After the rupture, Kichka drew Sharon as a grinning bull walking away from Netanyahu, who is wearing a toreador outfit. Between the two is a message that Sharon has left Likud in the form of a steaming pile of bullshit.

Kichka seemed resigned to the idea that he had lost a favorite subject.

"I'm almost sure he will not recover," he said. "I don't believe in miracles. I will miss him as a cartoonist, because he was easy to draw."

Acting Prime Minister Ehud Olmert, looking small and fragile in one of Kichka's drawings as he sits at Sharon's desk (which is semi-circular to accommodate his belly), is not as easily defined as a personality.

Kichka also talked about events in the United States and the country's relationship with Israel.

President George Bush is a living "icon" of America, Kichka said. He showed a cartoon in which Bush has a listening device pressed to Uncle Sam's back as Uncle Sam reads the Constitution (a reference to the domestic-spying controversy).

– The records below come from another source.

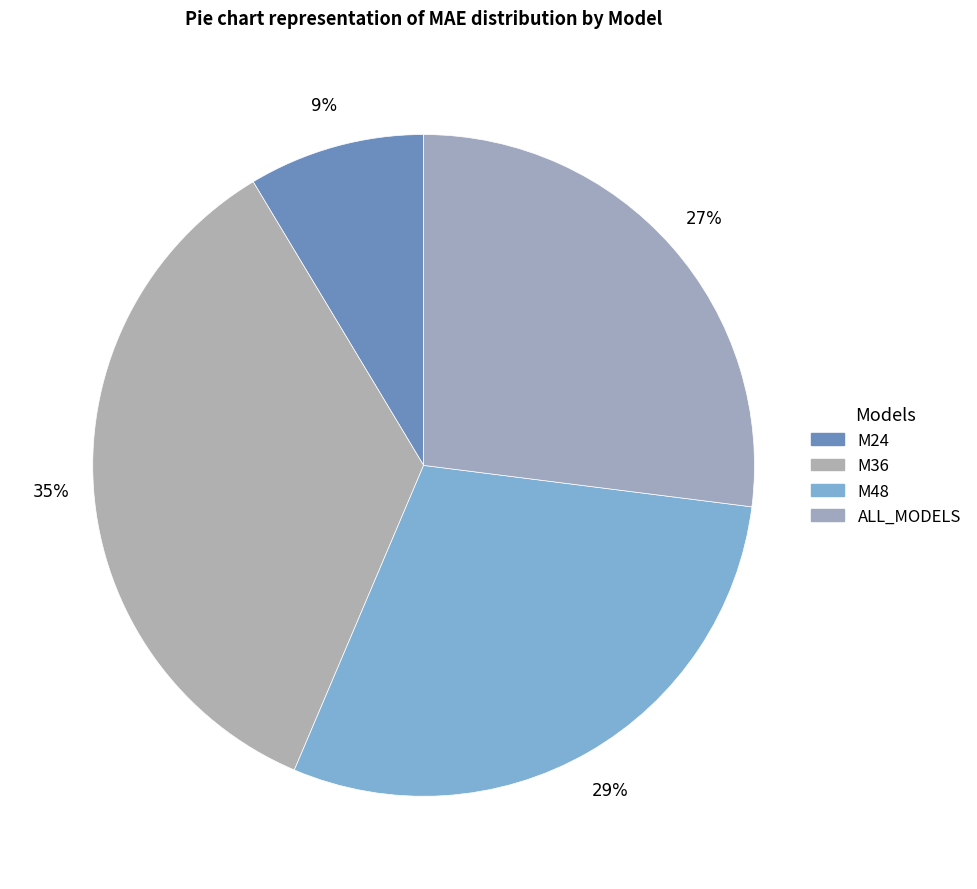

To the nearest percent, what is the difference between the largest and smallest slice percentages?

26%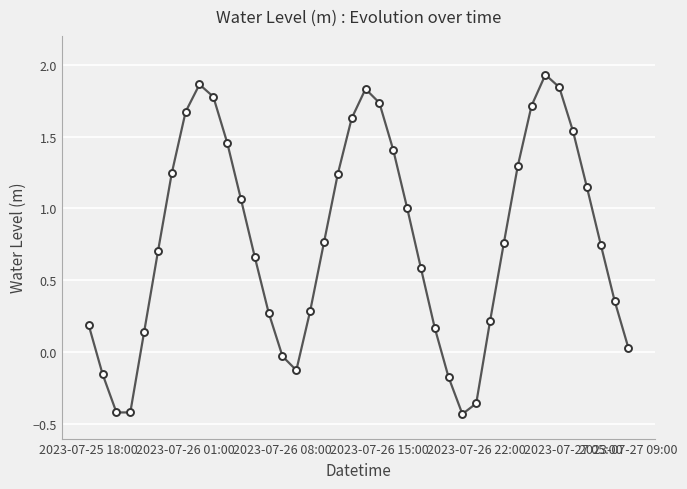

How many values are above zero?

32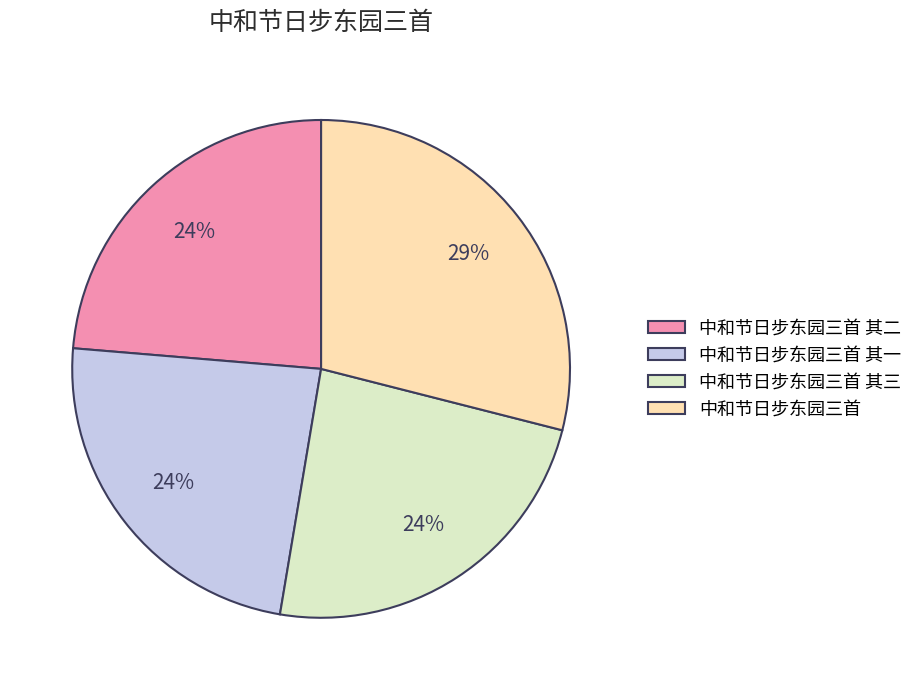

True or false: 中和节日步东园三首 其二 accounts for 30% of the total.

False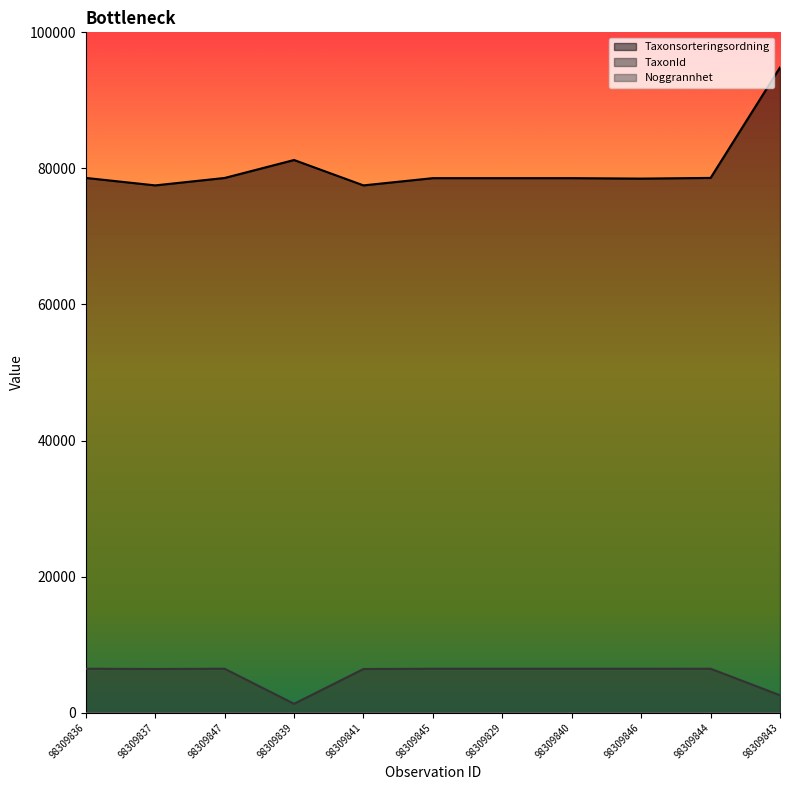

True or false: TaxonId and Taxonsorteringsordning cross at least once.

False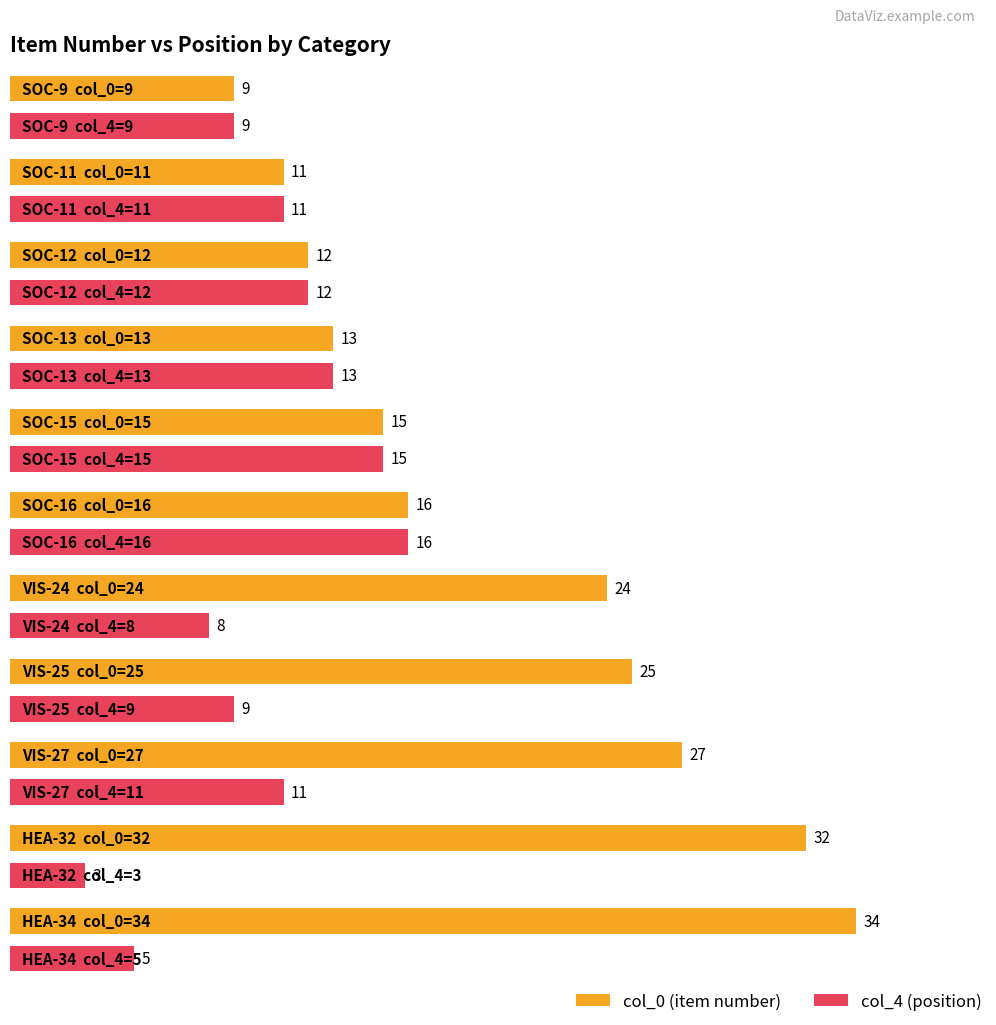

Where is col_0 (item number) nearest to the value 21?

VIS-24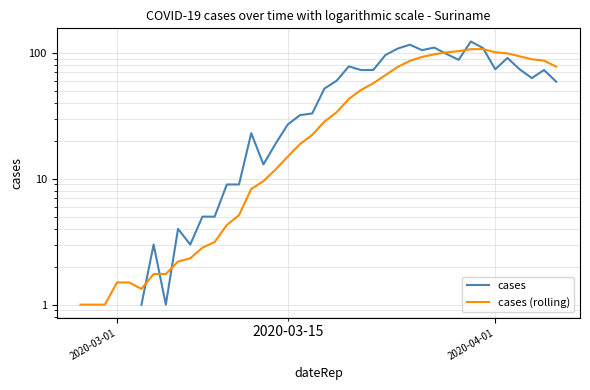

What are all the series names shown in the legend?

cases, cases (rolling)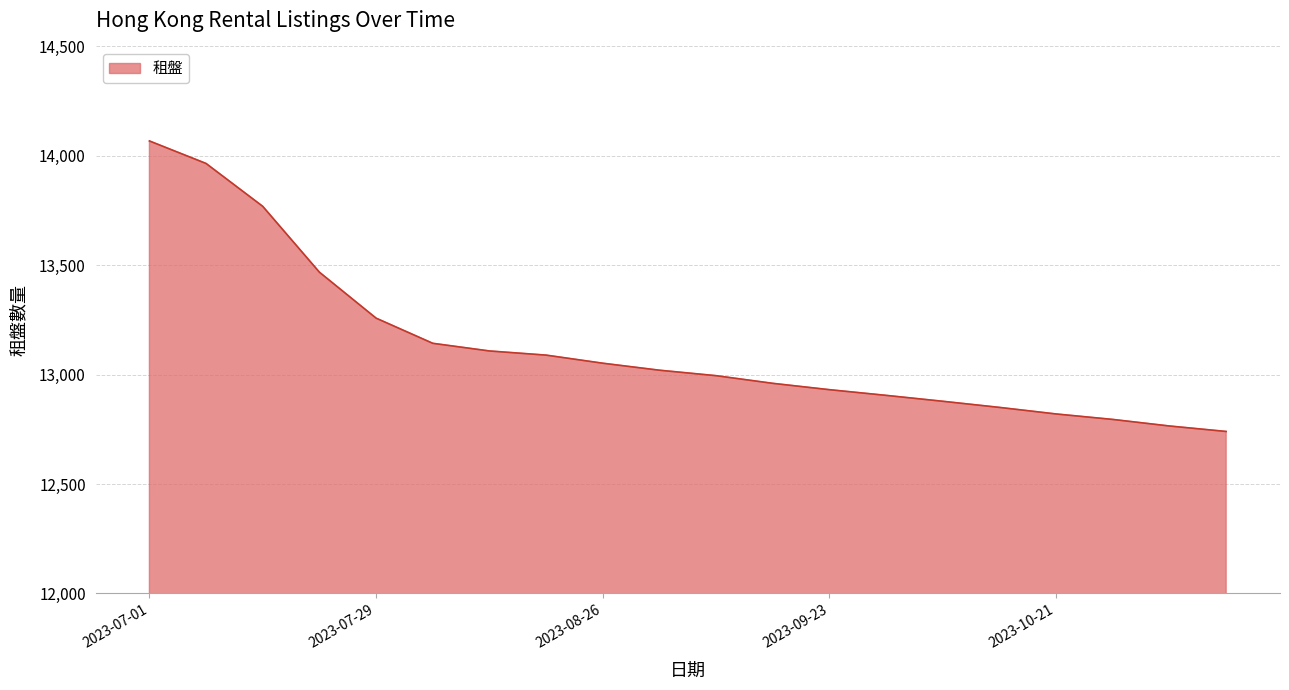

How many lines are shown in the chart?

1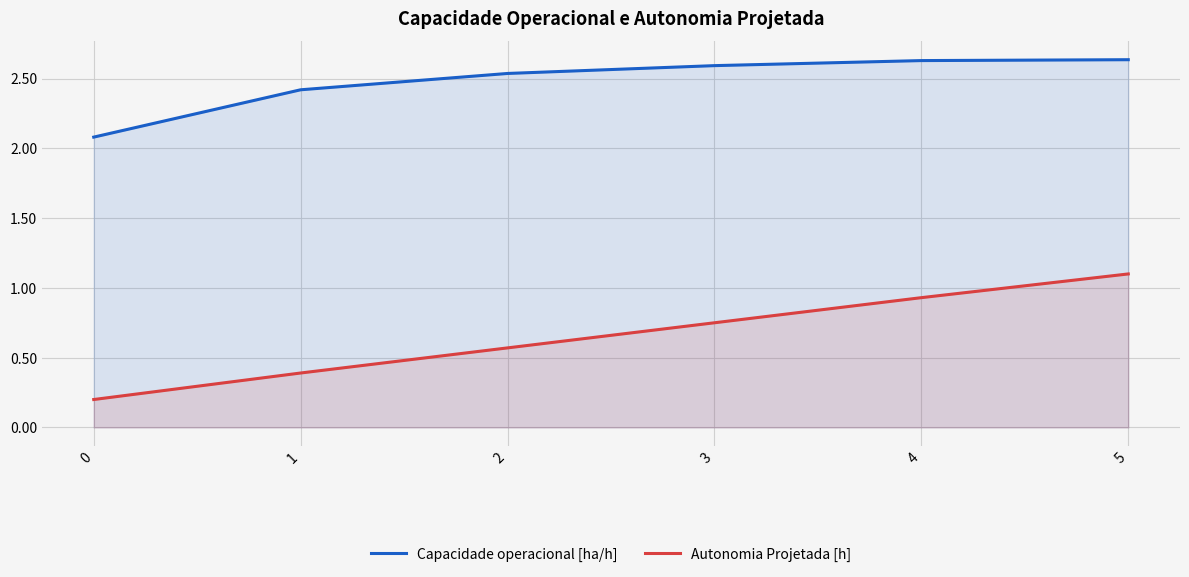

At 3, list the series in order from smallest to largest.

Autonomia Projetada [h], Capacidade operacional [ha/h]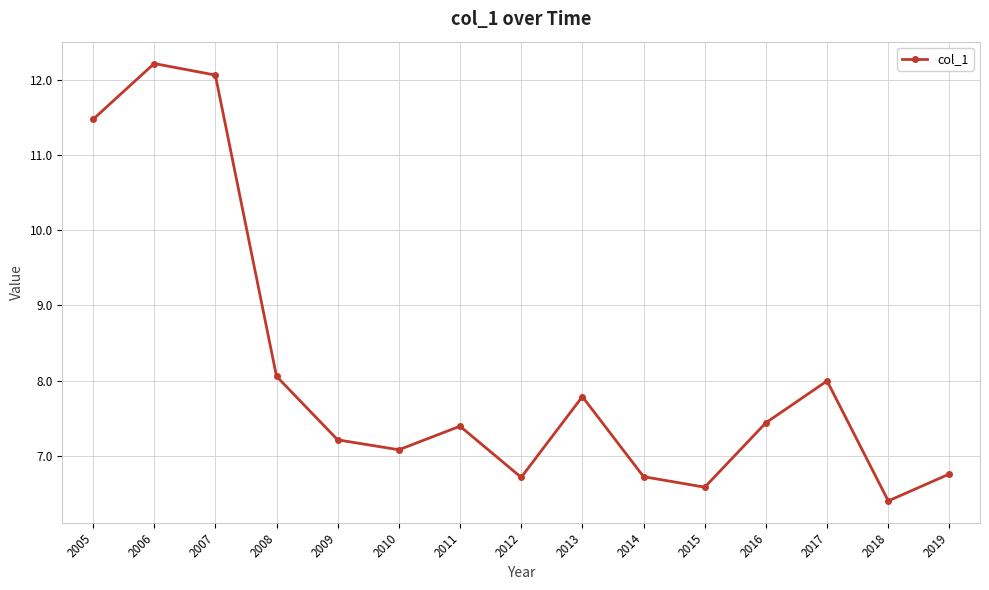

What is the difference between the maximum and minimum values?

5.8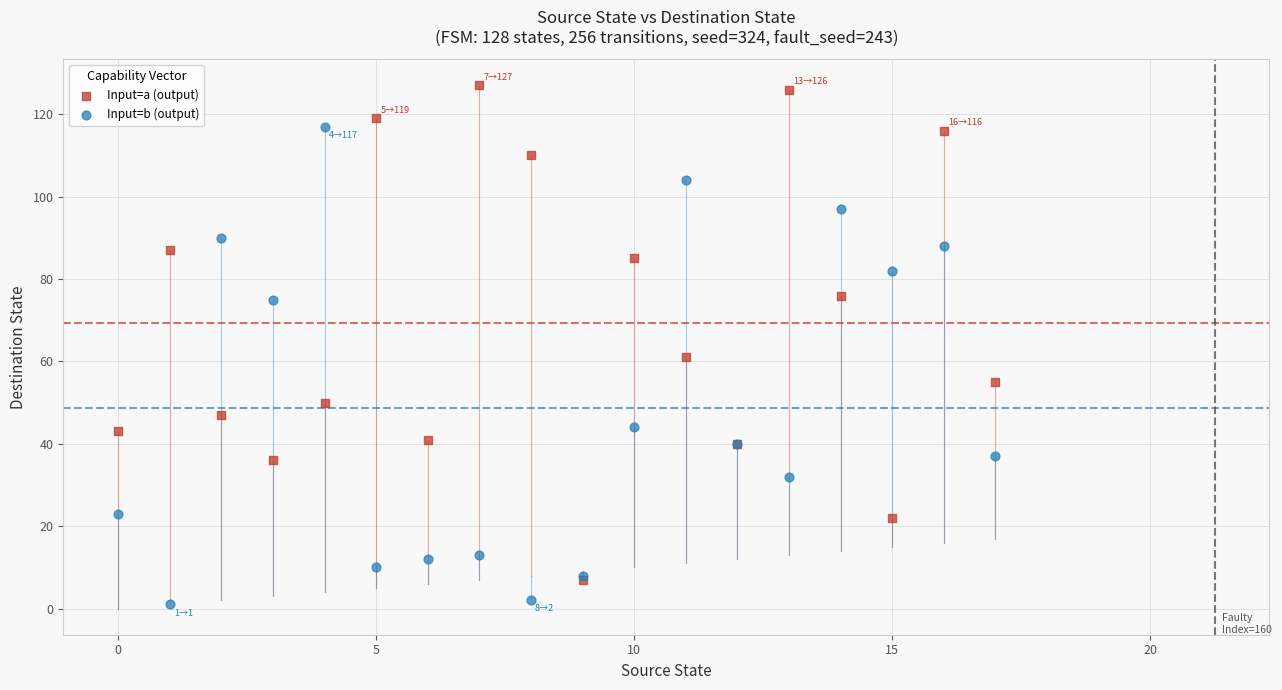

In the Input=a (output) series, what Y value is closest to 67?

61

Another depicted a monkey-like Bush waving a white cloth on a rooftop as throngs of dark-skinned people mill about beneath him. Kichka said Bush was "calling God for help."

Pointing to a cartoon by Avi Katz depicting Bush carrying Sharon--who was wearing a wedding dress--across the threshold of a honeymoon suite, he said, "The United States and Israel are good friends that sometimes behave like a couple."

Cartoonists across the globe are friends in that they have similar goals, Kichka said. It's a brotherhood that's always trying to push the boundaries and distill complex issues, even if cartoonists live in countries that clamp down on speech freedoms.

"I think that what they (cartoonists) share is to tell their truth, because politicians are speaking programs and promises," he said. "We are trying to show that the king is naked, to undress them and show them as they are.

"By showing cartoons in which we criticize ourselves, we show the best face of Israel. That is what I believe."